> [What you need to do]:
Continue the mailing-list post about summer camp for Cub Scouts, picking up after its last sentence.

> [Text]:

------------------------------

Re: AAC Summer Camps (LONG!) 2/2
settummanque, or blackeagle (blkeagle@DYNASTY.NET)
Tue, 24 Jun 1997 11:26:03 -0500
>From my posting earlier, responding to Ed Henderson's comments about
professionals' roles as camp administrators. I stated:
>>YOUR LOCAL SUMMER CAMP FACILITY. It's National, that has to >>scale back
this idea that Cubs need to be exposed to summer camp
>>earlier than they should be....leave Summer camp to Scouts and give >>them
something to look forward to going to!!
And Pat Lam responded:
>Up here in Canada we've had week-long camp for Cubs for the longest
>time. Cubs from 8 through 10, not just those in their last year,
>either. They do fine and we make sure that Cub camp is rather different
>from Scout camp, but just spending a week away from home is not >something
that takes away from Scout camp.
I feel that we've went too far with summer camp for Cubs, Pat. Here's why
I feel that way.
When a Cub Scout joins a Den, the expectation in the past has always been
working alongside his friends and doing community things with those friends.

------------------------------

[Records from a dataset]
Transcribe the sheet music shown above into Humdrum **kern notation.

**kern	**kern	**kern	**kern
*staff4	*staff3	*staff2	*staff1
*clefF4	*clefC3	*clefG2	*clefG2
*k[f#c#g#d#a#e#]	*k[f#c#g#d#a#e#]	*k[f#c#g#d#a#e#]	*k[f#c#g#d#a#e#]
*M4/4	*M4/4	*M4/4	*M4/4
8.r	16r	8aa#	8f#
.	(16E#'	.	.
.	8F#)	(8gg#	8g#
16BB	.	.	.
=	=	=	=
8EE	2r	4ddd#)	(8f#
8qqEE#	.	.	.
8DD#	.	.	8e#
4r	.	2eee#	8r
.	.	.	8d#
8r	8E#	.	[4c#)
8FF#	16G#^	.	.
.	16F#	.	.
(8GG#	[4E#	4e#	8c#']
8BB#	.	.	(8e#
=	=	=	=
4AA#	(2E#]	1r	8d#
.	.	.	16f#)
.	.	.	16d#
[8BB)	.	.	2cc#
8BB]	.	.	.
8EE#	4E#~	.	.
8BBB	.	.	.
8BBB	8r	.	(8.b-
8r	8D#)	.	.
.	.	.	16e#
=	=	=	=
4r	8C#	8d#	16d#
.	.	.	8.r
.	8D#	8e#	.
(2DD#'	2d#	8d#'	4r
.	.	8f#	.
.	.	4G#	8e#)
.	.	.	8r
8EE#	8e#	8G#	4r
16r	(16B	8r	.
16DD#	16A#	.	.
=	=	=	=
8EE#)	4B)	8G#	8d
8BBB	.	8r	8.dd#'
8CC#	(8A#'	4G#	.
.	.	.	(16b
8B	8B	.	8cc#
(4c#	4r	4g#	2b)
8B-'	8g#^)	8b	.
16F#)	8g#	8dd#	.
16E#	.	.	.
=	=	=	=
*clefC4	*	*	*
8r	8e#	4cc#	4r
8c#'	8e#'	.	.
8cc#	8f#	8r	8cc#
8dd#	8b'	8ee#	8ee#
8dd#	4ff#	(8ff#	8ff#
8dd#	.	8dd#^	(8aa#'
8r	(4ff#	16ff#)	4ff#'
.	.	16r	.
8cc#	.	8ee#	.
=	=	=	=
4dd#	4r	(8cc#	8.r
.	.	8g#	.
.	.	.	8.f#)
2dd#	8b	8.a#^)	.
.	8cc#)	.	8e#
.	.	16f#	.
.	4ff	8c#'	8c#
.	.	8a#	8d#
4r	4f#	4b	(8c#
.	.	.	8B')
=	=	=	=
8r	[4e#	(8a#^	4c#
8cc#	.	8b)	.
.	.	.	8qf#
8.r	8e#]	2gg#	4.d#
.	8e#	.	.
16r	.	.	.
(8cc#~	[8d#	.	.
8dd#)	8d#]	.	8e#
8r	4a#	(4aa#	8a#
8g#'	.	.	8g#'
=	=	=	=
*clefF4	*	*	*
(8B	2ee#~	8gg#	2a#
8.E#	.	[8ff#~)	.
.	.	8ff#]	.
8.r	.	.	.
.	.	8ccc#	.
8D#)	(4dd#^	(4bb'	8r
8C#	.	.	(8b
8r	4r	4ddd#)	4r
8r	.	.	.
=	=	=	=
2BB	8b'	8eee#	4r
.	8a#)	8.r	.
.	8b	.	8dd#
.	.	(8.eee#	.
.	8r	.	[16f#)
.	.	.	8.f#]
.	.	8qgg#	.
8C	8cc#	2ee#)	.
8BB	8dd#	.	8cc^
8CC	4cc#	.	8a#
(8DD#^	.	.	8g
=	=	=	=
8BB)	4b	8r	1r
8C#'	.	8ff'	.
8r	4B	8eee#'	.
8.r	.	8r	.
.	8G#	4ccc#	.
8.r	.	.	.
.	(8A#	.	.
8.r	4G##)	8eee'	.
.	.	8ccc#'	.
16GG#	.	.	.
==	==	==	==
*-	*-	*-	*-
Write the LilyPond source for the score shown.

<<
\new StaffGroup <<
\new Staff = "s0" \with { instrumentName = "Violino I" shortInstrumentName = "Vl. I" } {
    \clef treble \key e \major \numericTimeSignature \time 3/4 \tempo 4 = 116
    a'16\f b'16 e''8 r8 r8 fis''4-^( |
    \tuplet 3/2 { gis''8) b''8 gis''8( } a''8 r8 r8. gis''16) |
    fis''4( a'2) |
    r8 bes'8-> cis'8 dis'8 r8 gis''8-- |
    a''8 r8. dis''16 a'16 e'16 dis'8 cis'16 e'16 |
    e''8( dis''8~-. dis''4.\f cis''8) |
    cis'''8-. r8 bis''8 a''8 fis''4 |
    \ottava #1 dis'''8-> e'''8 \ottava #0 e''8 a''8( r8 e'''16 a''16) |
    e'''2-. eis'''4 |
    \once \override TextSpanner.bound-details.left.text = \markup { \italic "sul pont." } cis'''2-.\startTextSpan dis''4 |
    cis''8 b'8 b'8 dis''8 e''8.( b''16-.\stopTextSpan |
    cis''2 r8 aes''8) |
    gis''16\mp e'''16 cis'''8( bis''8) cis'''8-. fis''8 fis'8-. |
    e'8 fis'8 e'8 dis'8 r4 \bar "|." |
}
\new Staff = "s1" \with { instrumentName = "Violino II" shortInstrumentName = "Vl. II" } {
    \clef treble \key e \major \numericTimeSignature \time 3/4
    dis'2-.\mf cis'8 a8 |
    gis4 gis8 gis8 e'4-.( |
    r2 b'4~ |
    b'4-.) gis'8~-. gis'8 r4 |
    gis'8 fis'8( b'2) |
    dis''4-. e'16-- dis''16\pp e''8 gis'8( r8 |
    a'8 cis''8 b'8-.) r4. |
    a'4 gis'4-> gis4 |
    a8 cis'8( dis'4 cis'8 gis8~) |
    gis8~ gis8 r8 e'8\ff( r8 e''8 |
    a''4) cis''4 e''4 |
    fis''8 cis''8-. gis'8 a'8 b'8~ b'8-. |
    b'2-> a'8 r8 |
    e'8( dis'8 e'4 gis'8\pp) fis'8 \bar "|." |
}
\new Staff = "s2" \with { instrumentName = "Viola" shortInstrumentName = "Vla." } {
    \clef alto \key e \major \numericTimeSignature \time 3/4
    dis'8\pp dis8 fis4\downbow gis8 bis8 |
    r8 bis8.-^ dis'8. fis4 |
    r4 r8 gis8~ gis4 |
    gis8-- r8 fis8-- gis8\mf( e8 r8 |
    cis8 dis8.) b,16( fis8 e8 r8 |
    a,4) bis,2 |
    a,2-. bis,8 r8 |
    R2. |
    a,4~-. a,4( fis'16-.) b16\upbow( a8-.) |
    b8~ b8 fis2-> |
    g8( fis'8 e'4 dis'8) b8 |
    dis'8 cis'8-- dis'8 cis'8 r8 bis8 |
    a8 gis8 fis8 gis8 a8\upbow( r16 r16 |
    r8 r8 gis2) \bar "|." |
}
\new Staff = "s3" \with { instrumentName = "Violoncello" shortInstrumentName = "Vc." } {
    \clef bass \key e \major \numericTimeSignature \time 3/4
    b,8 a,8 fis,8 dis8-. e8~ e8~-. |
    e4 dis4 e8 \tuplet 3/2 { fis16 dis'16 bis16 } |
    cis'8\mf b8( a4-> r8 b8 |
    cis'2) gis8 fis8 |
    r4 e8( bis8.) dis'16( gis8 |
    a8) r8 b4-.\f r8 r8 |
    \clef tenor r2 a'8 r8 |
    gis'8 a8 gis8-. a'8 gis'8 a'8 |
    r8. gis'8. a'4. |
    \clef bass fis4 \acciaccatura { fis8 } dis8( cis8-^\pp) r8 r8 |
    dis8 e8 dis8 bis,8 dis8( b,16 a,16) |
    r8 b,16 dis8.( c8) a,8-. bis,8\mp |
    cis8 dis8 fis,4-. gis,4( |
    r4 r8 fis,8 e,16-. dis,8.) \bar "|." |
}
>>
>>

------------------------------

> [The reply]:
When the word "camping" comes up, the Den Mother and later Den Leader simply
replies "That's something that you have to look forward to doing when you
are a WEBELOS Cub Scout in a couple of years". The Cub is satistified and
those few Cub Scouts not, are encouraged to camp with Mom and Dad and the
rest of his family.
As a WEBELOS Cub Scout, the new group is under the leadership of a man (and
now men and women) that are trained in outdoor skills (or should be). This
is how the BSA envisioned it, I feel....that those closest to Boy Scouting
should know some outdoor skills and can share those skills with the WEBELOS,
which we hope "will be loyal Scouts".
The new format of the WEBELOS program prepares those participants for the
independence and patrol management skills of Boy Scouting. When "camping"
comes up, it's "Okay...we''ll go camping a couple of times so that you have
some idea of what SCOUTING camping is all about (as opposed to family
camping or "friends camping") and some rules that we in Scouting go by."
Those WEBELOS Cub Scouts that are exposed to limited camping do well as
Scouts later onward. I don't have any stats to back it up....just
observation. Those that have been to the Council's camping facility time
and again, don't do well as Scouts (because they're burnt out of camping at
"summer camp") than those that have had a limited period of time there.
This also goes back to what BigEd stated earlier about other Councils doing
a better job in filling up their campsites than those "caddy camps" that
some Councils have built to attract and bring back their Scouts!
Day Camp is FINE for Cub Scouts. Overnight camp isn't, in my opinion.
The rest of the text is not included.